As is often the case with statistics, though, this analysis answers only one question but leads to several new ones. Are we increasingly selling our papers on what we hope to do soon rather than on what we have actually done? Or have we just become more honest by now adding the word “toward(s)” where we might have left it out in the past?

Analysis: Half of published URLs are dysfunctional a decade later

As a small aside when setting up a local mirror of Medline, I extracted 15,915 URLs that were mentioned in the abstracts. Checking them revealed that 12,354 of them (78%) were functional, which may not seem that bad.
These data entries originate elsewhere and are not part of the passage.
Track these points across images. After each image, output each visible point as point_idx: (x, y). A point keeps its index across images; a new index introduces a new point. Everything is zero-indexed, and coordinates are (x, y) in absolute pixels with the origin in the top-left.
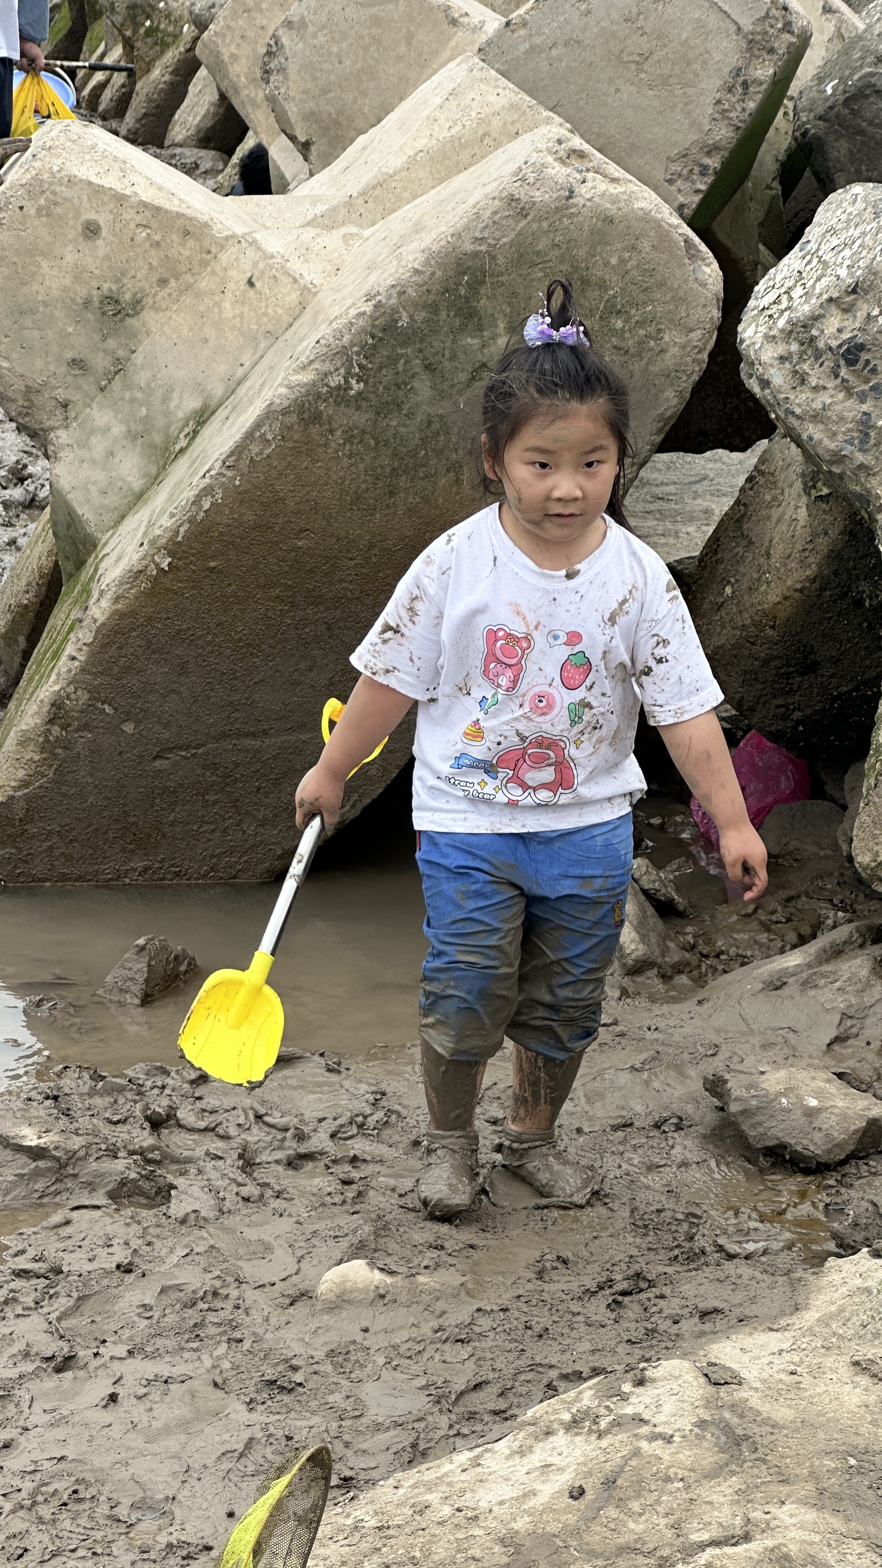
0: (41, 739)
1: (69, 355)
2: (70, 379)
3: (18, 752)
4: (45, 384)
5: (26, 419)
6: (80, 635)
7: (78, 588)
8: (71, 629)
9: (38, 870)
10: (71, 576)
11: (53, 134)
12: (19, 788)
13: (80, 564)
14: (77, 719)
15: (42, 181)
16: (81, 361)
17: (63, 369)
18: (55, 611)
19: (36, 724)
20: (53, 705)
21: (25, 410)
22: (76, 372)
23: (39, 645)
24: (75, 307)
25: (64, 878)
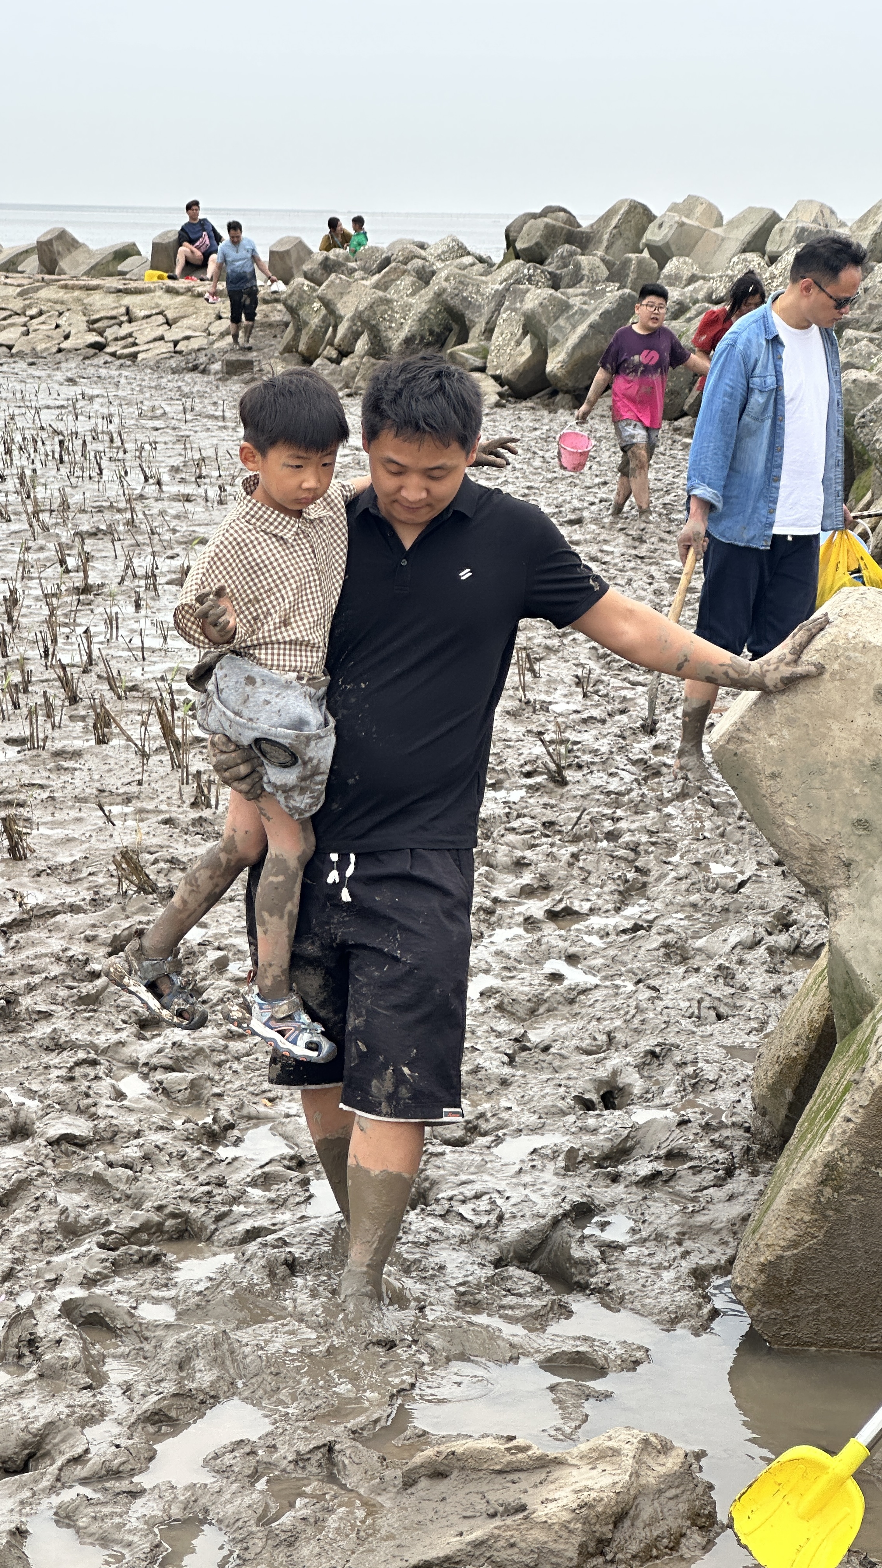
0: (812, 1200)
1: (855, 815)
2: (854, 838)
3: (789, 1212)
4: (829, 843)
5: (809, 877)
6: (856, 1097)
7: (854, 1047)
8: (846, 1090)
9: (804, 1331)
10: (845, 1034)
11: (850, 601)
12: (788, 1248)
13: (856, 1023)
14: (850, 1181)
15: (837, 647)
16: (867, 821)
17: (848, 829)
18: (828, 1069)
19: (808, 1184)
20: (826, 1166)
21: (809, 868)
22: (861, 833)
23: (811, 1102)
24: (863, 769)
25: (829, 1343)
However, plotting the percentage of dysfunctional URLs as a function of publication year reveals a less pleasant trend:

Dysfunctional URLs

After just 10 years, half of all published URLs are no longer functional, and do not redirect to the new location of the service (if one exists). The fairly high success rate overall is merely a consequence of most URLs having been published within the last few years. Unless the persistence of URLs is improving (which I see no sign of in the plot), we can thus expect to have thousands of URLs in the published literature that are no longer valid.

Edit: Andrew Lang pointed out a similar study of URLs cited in communications journals.

Edit: Duncan Hull pointed out a paper on URL decay in Medline by Jonathan Wren, which reminded me of an even earlier paper on the topic.